L’article 503 du code de procédure civile indique que les jugements ne peuvent être exécutés contre ceux auxquels ils sont opposés qu’après leur avoir été notifiés, à moins que l’exécution n’en soit volontaire. En cas d’exécution au seul vu de la minute, la présentation de celle-ci vaut notification.
L’article 478 du code de procédure civile précise que le jugement rendu par défaut ou le jugement réputé contradictoire au seul motif qu’il est susceptible d’appel est non avenu s’il n’a pas été notifié dans les six mois de sa date.
Enfin, il résulte de l’article 815-17 du code civil que les créanciers personnels d’un indivisaire ne peuvent saisir sa part dans les biens indivis, meubles ou immeubles.
Madame et Monsieur [Z] soutiennent que le jugement du 16 avril 2021 rendu par le tribunal judiciaire de Versailles n’a été signifié à Monsieur [F] [Z] que le 15 novembre 2023, qu’il est donc non avenu à son égard et que le créancier ne dispose donc pas de titre exécutoire le concernant.

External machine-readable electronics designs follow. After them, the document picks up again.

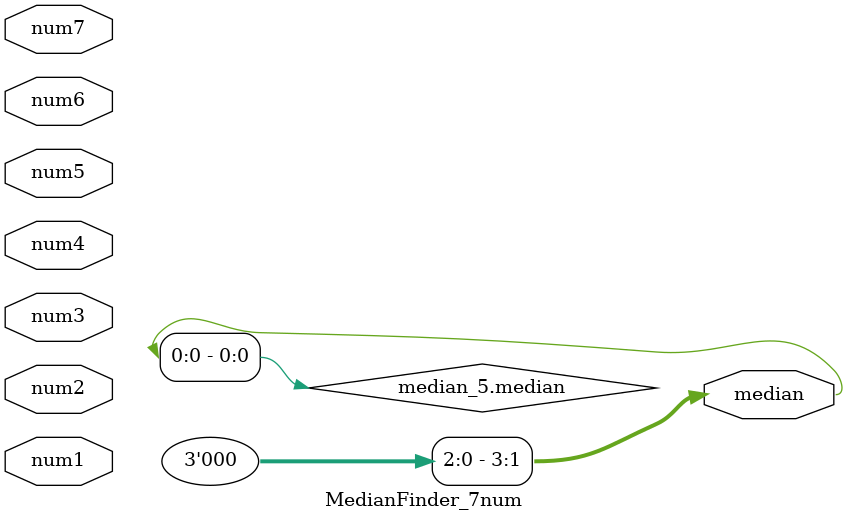
<source format=v>
module MedianFinder_7num(
    input  [3:0] num1, 
    input  [3:0] num2, 
    input  [3:0] num3, 
    input  [3:0] num4, 
    input  [3:0] num5, 
    input  [3:0] num6, 
    input  [3:0] num7,  
    output [3:0] median  
);

    Comparator2 com_1(
        .A(num1),
        .B(num2),
        .min(),
        .max()
    );

    Comparator2 com_2(
        .A(num3),
        .B(num4),
        .min(),
        .max()
    );

    Comparator2 com_3(
        .A(com_1.min),
        .B(com_2.min),
        .min(),
        .max()
    );

    Comparator2 com_4(
        .A(com_1.max),
        .B(com_2.max),
        .min(),
        .max()
    );

    Comparator2 com_5(
        .A(num5),
        .B(num6),
        .min(),
        .max()
    );

    Comparator2 com_6(
        .A(com_3.min),
        .B(com_5.min),
        .min(),
        .max()
    );

    Comparator2 com_7(
        .A(com_5.max),
        .B(com_4.max),
        .min(),
        .max()
    );

    MedianFinder_5num median_5(
	.num1(com_3.max),
	.num2(com_6.max),
	.num3(com_7.min),
	.num4(com_4.min),
	.num5(num7),
	.median()
	);

    assign median = median_5.median;
endmodule

</source>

Ils ajoutent que le créancier ne peut donc pas saisir le bien immobilier qui se trouve en indivision entre Madame et Monsieur [Z] qui sont frère et sœur.
Le créancier n’a pas répliqué.
En l’espèce, il apparaît que le jugement rendu le 16 avril 2021 à l’égard de Madame et Monsieur [Z] n’a été notifié à Monsieur [Z] que le 15 novembre 2023 soit au-delà du délai de six mois prévu par la loi. Le jugement apparaît donc non avenu à son égard.
Dès lors, le SDC de l’immeuble [Adresse 6] à [Localité 13] ne détient pas de titre exécutoire à l’égard de Monsieur [Z] mais seulement à l’égard de Madame [Z]. Or, le bien immobilier saisi étant en indivision, il n’est pas possible de procéder à sa saisie afin d’obtenir le paiement de la créance personnelle d’un seul des indivisaires mais seulement solliciter la licitation du bien indivis le cas échéant.
Par conséquent, il convient de constater la nullité des deux commandements de payer valant de saisie immobilière et d’ordonner leur radiation au fichier immobilier.
Au regard de cette décision, il n’y a pas lieu à statuer sur les autres moyens et demandes subséquentes.
Sur les frais irrépétibles et les dépens
Madame et Monsieur [Z] sollicitent que le créancier soit condamné à leur verser la somme de 3.000 euros au titre de l’article 700 du code de procédure civile.
Le SDC de l’immeuble [Adresse 6] à [Localité 13] succombant sera condamné à leur verser la somme de 1.500 euros au titre de l’article 700 du code de procédure civile ainsi qu’aux entiers dépens.
PAR CES MOTIFS
Le Juge de l’exécution, statuant publiquement en matière d’exécution immobilière, par jugement contradictoire, en premier ressort, mis à disposition au greffe,
Vu les articles L. 111-2 et suivants, L. 311-1 et suivants, R. 311-1 et suivants et R. 322-15 du code des procédures civiles d’exécution,
CONSTATE la nullité des commandements valant de saisie immobilière des 24 avril 2024 et 17 mai 2024 publiés le 25 juin 2024 au Service de la publicité foncière de [Localité 12] 2, Volume 2024 S numéro 94 et 95 ;
ORDONNE la radiation des commandements de payer valant de saisie immobilière en date des 24 avril 2024 et 17 mai 2024 publiés le 25 juin 2024 au Service de la publicité foncière de [Localité 12] 2, Volume 2024 S numéro 94 et 95 aux frais du SYNDICAT DES COPROPRIETAIRES DE L’IMMEUBLE [Adresse 7] ;
CONDAMNE le SYNDICAT DES COPROPRIETAIRES DE L’IMMEUBLE [Adresse 8] à verser à Madame [C] [Z] et Monsieur [F] [Z] la somme de 1.500 euros au titre de l’article 700 du code de procédure civile ;
CONDAMNE le SYNDICAT DES COPROPRIETAIRES DE L’IMMEUBLE [Adresse 8] aux entiers dépens.
Fait et mis à disposition à [Localité 12], le 11 juillet 2025.